If no matching agent is available, communicate the expected response language and time. Do not claim a live transfer while placing the customer in an unowned generic queue.
Evaluate every language and market separately
Parallel multilingual benchmarks such as Belebele expose performance differences that English-only evaluation hides. A support system also needs domain evals built from real intents in en-US, pt-BR, and relevant Spanish locales. Include short messages, typos, accents, code-switching, regional vocabulary, ambiguous dates, money, error codes, and emotionally difficult conversations.
Measure language detection, intent, retrieval recall, market-filter accuracy, groundedness, citation support, terminology, tone, tool selection, argument correctness, abstention, handoff, and final resolution. Report by language, market, channel, intent, risk, and customer segment; do not average away a weak locale.
Use native reviewers for calibration
Automated graders can scale semantic checks, but native-speaking domain reviewers should calibrate rubrics and inspect high-risk errors. Reviewers need to distinguish grammar from operational correctness: a slightly awkward but accurate answer is safer than polished advice using the wrong refund policy.
Track disagreement among reviewers and adjudicate terminology, tone, and policy cases. Feed decisions back into the registry and eval set.
Protect against multilingual prompt injection
Attack instructions can appear in any supported language, mixed language, obfuscated Unicode, retrieved documents, attachments, or tool results. Normalize Unicode carefully while preserving original evidence. Run security classifiers and policy checks across languages, but never treat a classifier as the only boundary.
Retrieved text remains data, not authority.

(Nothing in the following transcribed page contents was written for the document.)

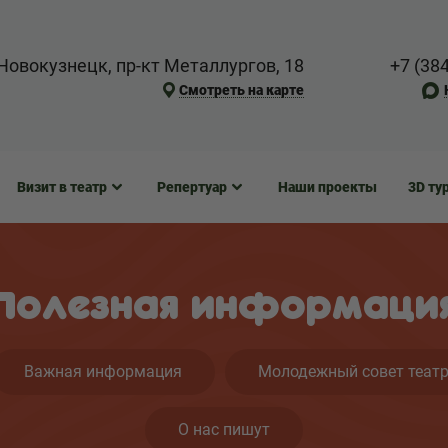
Новокузнецк, пр-кт Металлургов, 18
+7 (38
Смотреть на карте
Визит в театр
Репертуар
Наши проекты
3D ту
Полезная информаци
Важная информация
Молодежный совет теат
О нас пишут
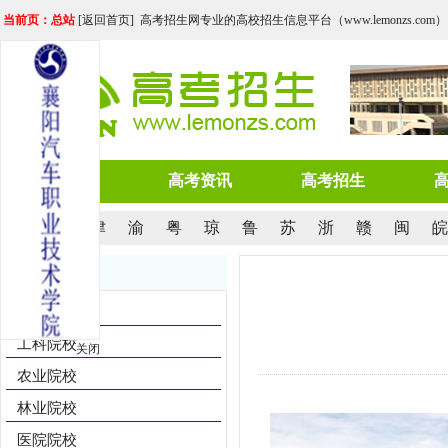
当前页：总站
[
返回首页
] 高考招生网专业的高校招生信息平台（www.lemonzs.com）
网站首页
高考资讯
高考招生
京
沪
津
渝
粤
琼
鲁
苏
浙
赣
闽
皖
院校导航
综合院校
工科院校
关闭
农业院校
林业院校
医院院校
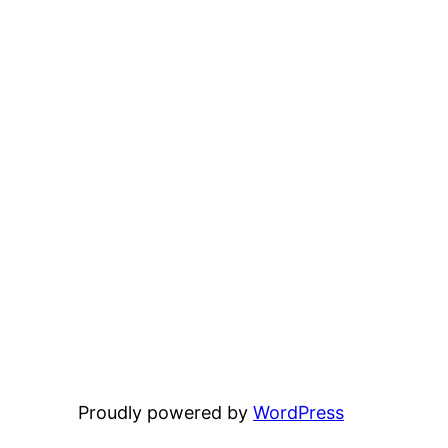
Proudly powered by
WordPress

Use tool allowlists, argument validation, least privilege, approval for consequential actions, secret redaction, and full audit regardless of reply language.
Privacy and retention remain market-aware
Minimize conversation content sent to models and stored in logs. Separate operational trace metadata from raw text. Apply tenant, role, purpose, retention, deletion, and data-location policy. Protect translation caches and evaluation datasets because they may contain the same personal information as the original conversation.

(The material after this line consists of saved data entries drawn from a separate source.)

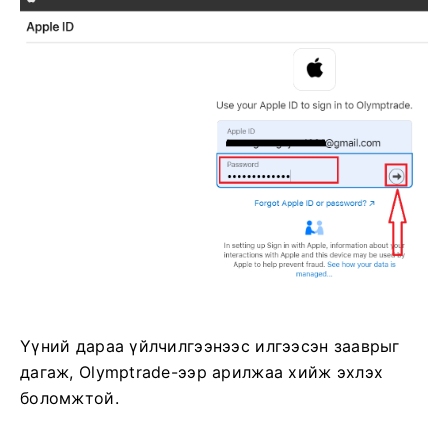
Үүний дараа үйлчилгээнээс илгээсэн зааврыг
дагаж, Olymptrade-ээр арилжаа хийж эхлэх
боломжтой.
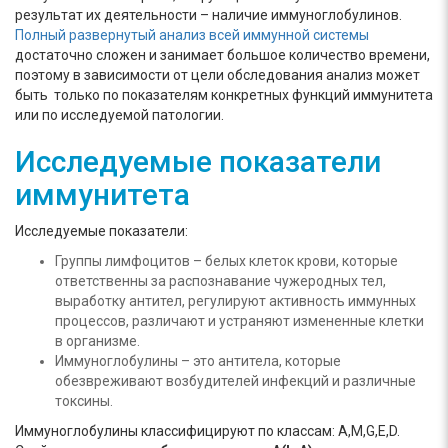
результат их деятельности – наличие иммуноглобулинов.
Полный развернутый анализ всей иммунной системы
достаточно сложен и занимает большое количество времени,
поэтому в зависимости от цели обследования анализ может
быть только по показателям конкретных функций иммунитета
или по исследуемой патологии.
Исследуемые показатели
иммунитета
Исследуемые показатели:
Группы лимфоцитов – белых клеток крови, которые
ответственны за распознавание чужеродных тел,
выработку антител, регулируют активность иммунных
процессов, различают и устраняют измененные клетки
в организме.
Иммуноглобулины – это антитела, которые
обезвреживают возбудителей инфекций и различные
токсины.
Иммуноглобулины классифицируют по классам: A,M,G,E,D.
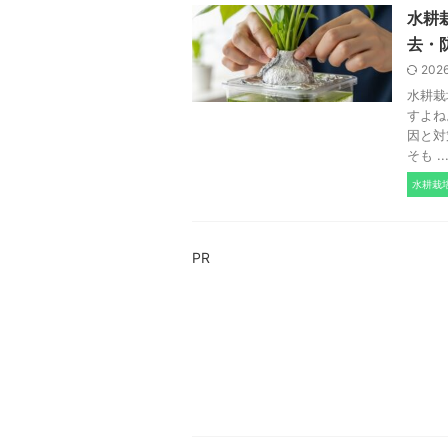
水耕
去・
202
水耕栽
すよね
因と対
そも ..
水耕栽
PR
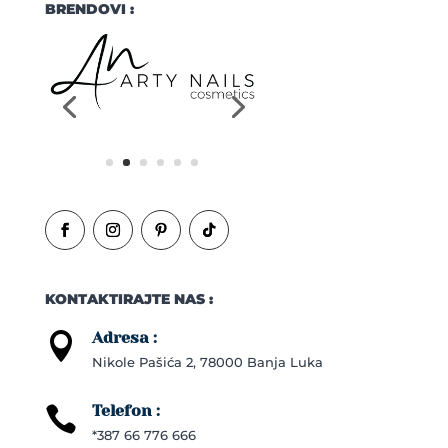
BRENDOVI :
KONTAKTIRAJTE NAS :
Adresa :

Nikole Pašića 2, 78000 Banja Luka
Telefon :

*387 66 776 666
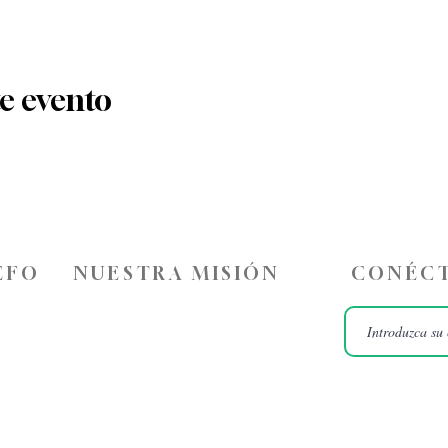
e evento
ÉFO
NUESTRA MISIÓN
CONÉCT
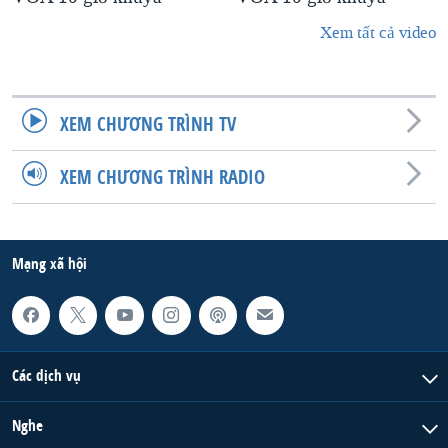
Xem tất cả video
XEM CHƯƠNG TRÌNH TV
XEM CHƯƠNG TRÌNH RADIO
Mạng xã hội
Các dịch vụ
Nghe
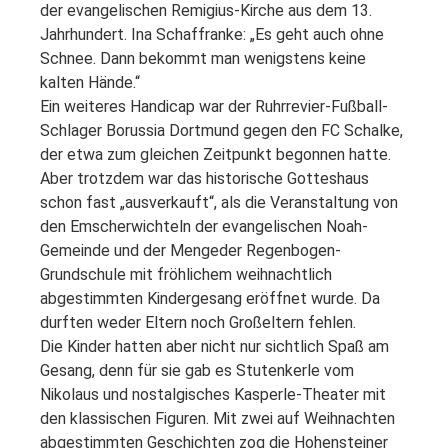
der evangelischen Remigius-Kirche aus dem 13.
Jahrhundert. Ina Schaffranke: „Es geht auch ohne
Schnee. Dann bekommt man wenigstens keine
kalten Hände.“
Ein weiteres Handicap war der Ruhrrevier-Fußball-
Schlager Borussia Dortmund gegen den FC Schalke,
der etwa zum gleichen Zeitpunkt begonnen hatte.
Aber trotzdem war das historische Gotteshaus
schon fast „ausverkauft“, als die Veranstaltung von
den Emscherwichteln der evangelischen Noah-
Gemeinde und der Mengeder Regenbogen-
Grundschule mit fröhlichem weihnachtlich
abgestimmten Kindergesang eröffnet wurde. Da
durften weder Eltern noch Großeltern fehlen.
Die Kinder hatten aber nicht nur sichtlich Spaß am
Gesang, denn für sie gab es Stutenkerle vom
Nikolaus
und nostalgisches Kasperle-Theater mit
den klassischen Figuren. Mit zwei auf Weihnachten
abgestimmten Geschichten zog die Hohensteiner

Use de-identified or synthetic cases for routine evals. When production samples are necessary, apply documented sampling, access controls, review purpose, and deletion.

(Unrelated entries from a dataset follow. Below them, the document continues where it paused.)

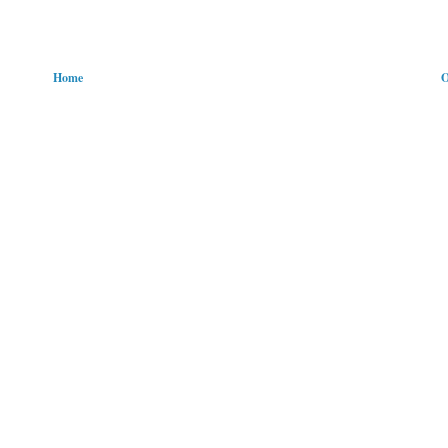
Home
O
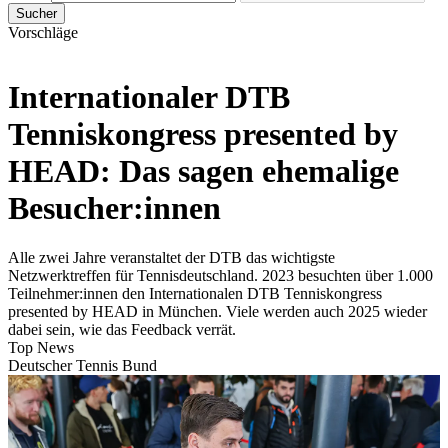
Sucher
Vorschläge
Internationaler DTB
Tenniskongress presented by
HEAD: Das sagen ehemalige
Besucher:innen
Alle zwei Jahre veranstaltet der DTB das wichtigste
Netzwerktreffen für Tennisdeutschland. 2023 besuchten über 1.000
Teilnehmer:innen den Internationalen DTB Tenniskongress
presented by HEAD in München. Viele werden auch 2025 wieder
dabei sein, wie das Feedback verrät.
Top News
Deutscher Tennis Bund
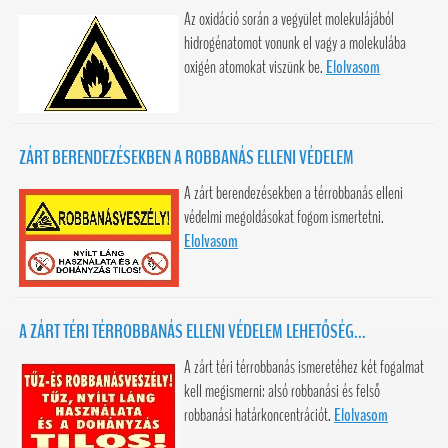
Az oxidáció során a vegyület molekulájából
hidrogénatomot vonunk el vagy a molekulába
oxigén atomokat viszünk be.
Elolvasom
ZÁRT BERENDEZÉSEKBEN A ROBBANÁS ELLENI VÉDELEM
A zárt berendezésekben a térrobbanás elleni
védelmi megoldásokat fogom ismertetni.
Elolvasom
A ZÁRT TÉRI TÉRROBBANÁS ELLENI VÉDELEM LEHETŐSÉG...
A zárt téri térrobbanás ismeretéhez két fogalmat
kell megismerni: alsó robbanási és felső
robbanási határkoncentrációt.
Elolvasom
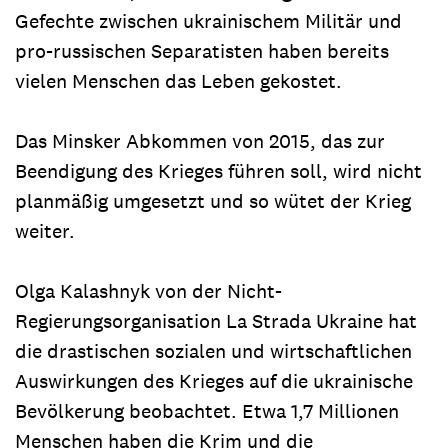
Gefechte zwischen ukrainischem Militär und
pro-russischen Separatisten haben bereits
vielen Menschen das Leben gekostet.
Das Minsker Abkommen von 2015, das zur
Beendigung des Krieges führen soll, wird nicht
planmäßig umgesetzt und so wütet der Krieg
weiter.
Olga Kalashnyk von der Nicht-
Regierungsorganisation La Strada Ukraine hat
die drastischen sozialen und wirtschaftlichen
Auswirkungen des Krieges auf die ukrainische
Bevölkerung beobachtet. Etwa 1,7 Millionen
Menschen haben die Krim und die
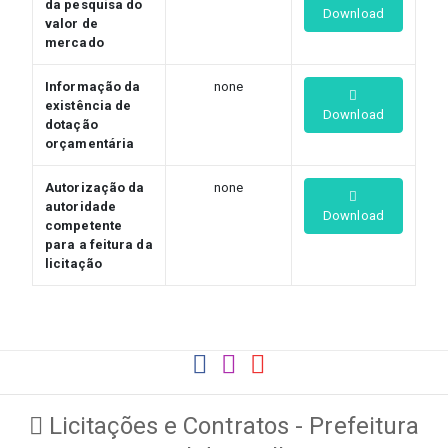
da pesquisa do
Download
valor de
mercado
Informação da
none
existência de
Download
dotação
orçamentária
Autorização da
none
autoridade
Download
competente
para a feitura da
licitação
Licitações e Contratos - Prefeitura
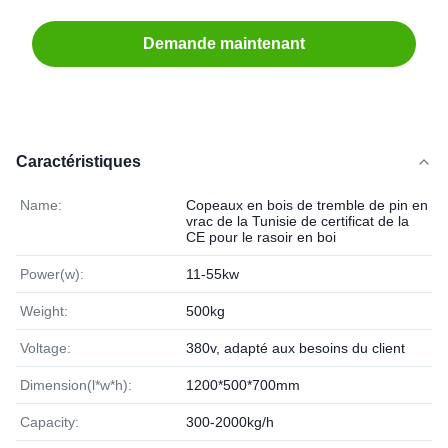
Demande maintenant
Caractéristiques
Name:
Copeaux en bois de tremble de pin en
vrac de la Tunisie de certificat de la
CE pour le rasoir en boi
Power(w):
11-55kw
Weight:
500kg
Voltage:
380v, adapté aux besoins du client
Dimension(l*w*h):
1200*500*700mm
Capacity:
300-2000kg/h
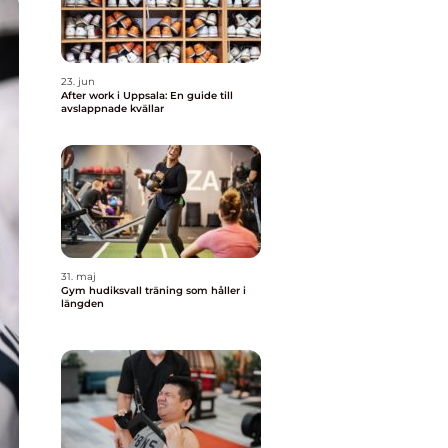
23. jun
After work i Uppsala: En guide till
avslappnade kvällar
31. maj
Gym hudiksvall träning som håller i
längden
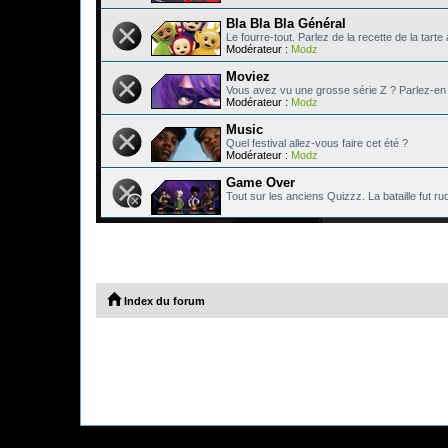
Bla Bla Bla Général
Le fourre-tout. Parlez de la recette de la tart
Modérateur :
Modz
Moviez
Vous avez vu une grosse série Z ? Parlez-en 
Modérateur :
Modz
Music
Quel festival allez-vous faire cet été ?
Modérateur :
Modz
Game Over
Tout sur les anciens Quizzz. La bataille fut ru
Index du forum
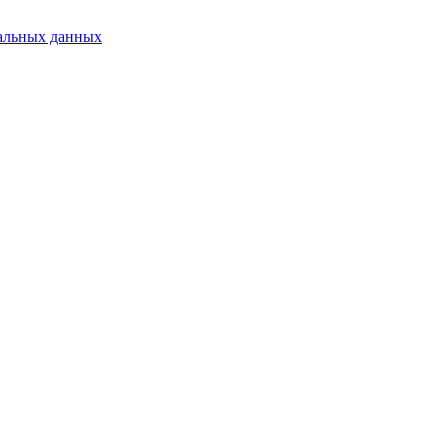
альных данных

Observe quality drift by locale
Track detection confidence, language switches, retrieval language, cross-language retrieval rate, unsupported claims, abstention, tool failures, agent transfer, wait time by language, repeat contact, resolution, complaint, and customer correction. Watch for a model or index release improving English while degrading Portuguese.
Every trace should connect original input, language/locale decision, market, query variants, retrieved sources, response, citations, tools, handoff, and outcome without exposing unnecessary content.
What I would build
I would build a multilingual support gateway with a language-state service, customer/market resolver, terminology registry, locale-aware knowledge graph, hybrid retriever, grounded response composer, verifier, typed tool gateway, skill-based handoff router, and segmented evaluation pipeline.
The release dashboard would show quality and resolution by language and market, source coverage gaps, terminology conflicts, handoff capacity, unsupported-claim rate, and regressions between model/index versions. No release would pass only because its global average improved.
The design principle
A trustworthy multilingual support bot does not merely speak three languages. It preserves the customer's language, applies the correct market truth, proves important claims, acts through controlled systems, measures quality per locale, and transfers ownership without losing context.